Sasha's notebook is on the desk, opened to the notes she took during Helen's workshop.

“I'm okay. I've taken too many antacids and maybe some Gas-X and definitely too many aspirin. I've tried to stay hydrated and of course I've already taken my hangover cure,” Sasha says, stepping into her slinky black dress. She walks over to me and I zip her up.

“Hangover cure?”

“Doritos Nacho Cheese and a Coke,” she says, hurrying into the bathroom, where she finishes putting on her makeup.

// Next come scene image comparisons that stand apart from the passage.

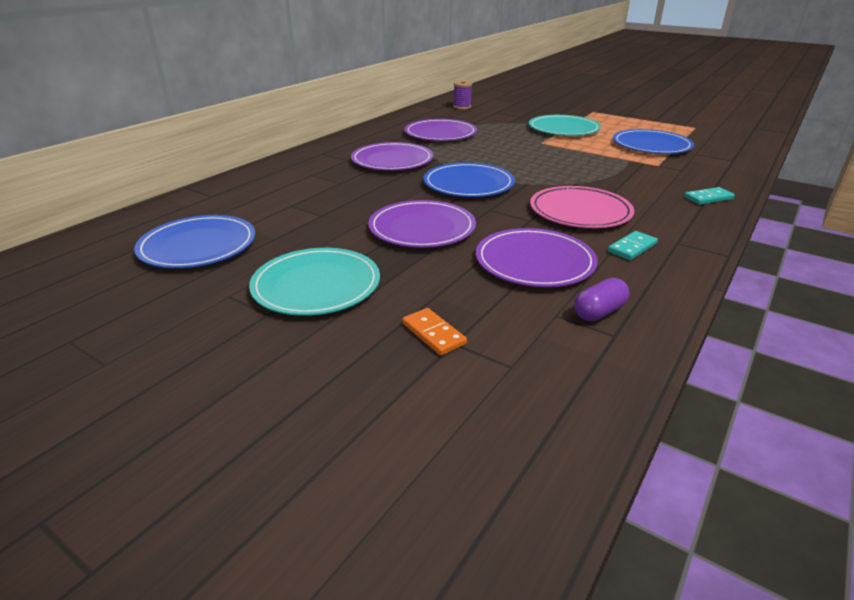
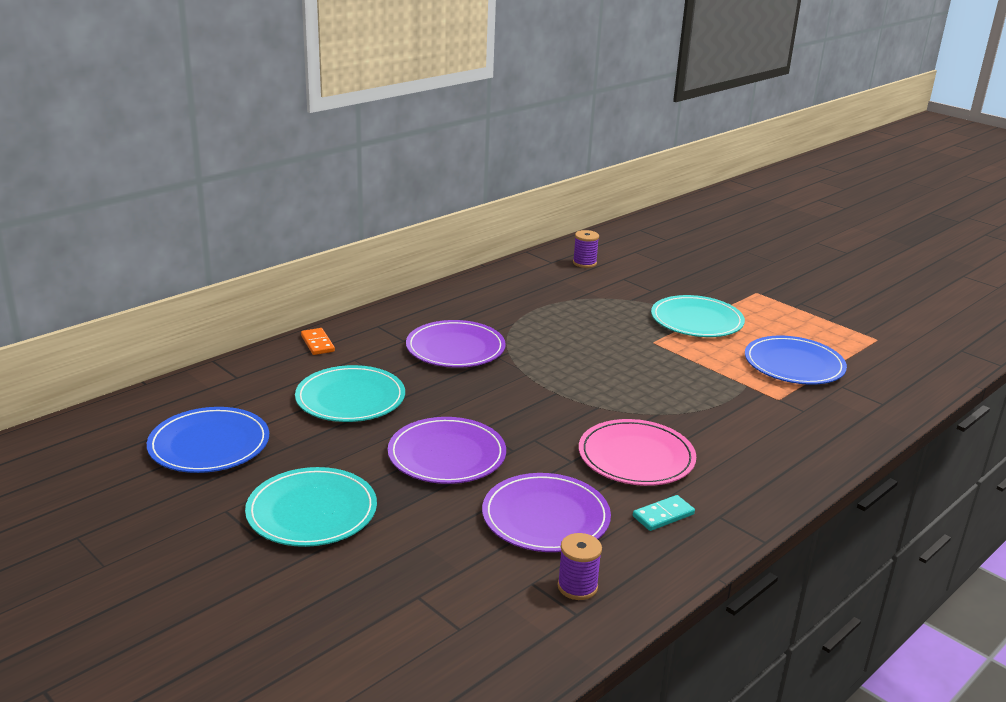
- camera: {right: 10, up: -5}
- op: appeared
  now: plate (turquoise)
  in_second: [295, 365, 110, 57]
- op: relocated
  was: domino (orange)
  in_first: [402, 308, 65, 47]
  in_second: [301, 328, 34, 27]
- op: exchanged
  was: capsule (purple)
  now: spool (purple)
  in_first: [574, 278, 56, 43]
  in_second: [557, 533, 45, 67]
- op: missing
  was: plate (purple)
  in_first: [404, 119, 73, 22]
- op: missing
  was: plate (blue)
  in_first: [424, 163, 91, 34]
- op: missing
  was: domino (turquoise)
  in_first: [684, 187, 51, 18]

“Is that the official hangover cure?” I ask, scanning Sasha's notebook.

“It should be,” she calls out.

Underneath Sasha's doodles of a wedding cake topper, I find what Sasha has entitled “The Rules of Romance.” They are as follows:

        
1.
   
Everyone deserves to be worshipped.

        
2.
   
There's a hero inside all of us.

        
3.
   
The hero and heroine are fine on their own but know they're better together.

        
4.
   
Risk your heart, it's worth it.

        
5.
   
Always believe in a happy ending.

I can feel the emotion rising in my throat, a particularly violent kind of joy. At the bottom of the page, Sasha has drawn a sunset and a couple walking hand in hand toward it. I brush my hand over her little drawing. Always believe in a happy ending.

“It looks so easy,” I say.

“Whaat?” Sasha calls out from the bathroom. She walks out, putting an earring on. “What?”

“The happy ending thing,” I say. I point to her notebook. “The Rules of Romance.”

“Oh. Yeah.” Sasha's entire body deflates just enough for me to become concerned.

“What is it?” I ask.

“I know we have no time and we're going to be late, but I have to tell you something,” Sasha says. My stomach lurches. Has Audrey told her we're off the campaign?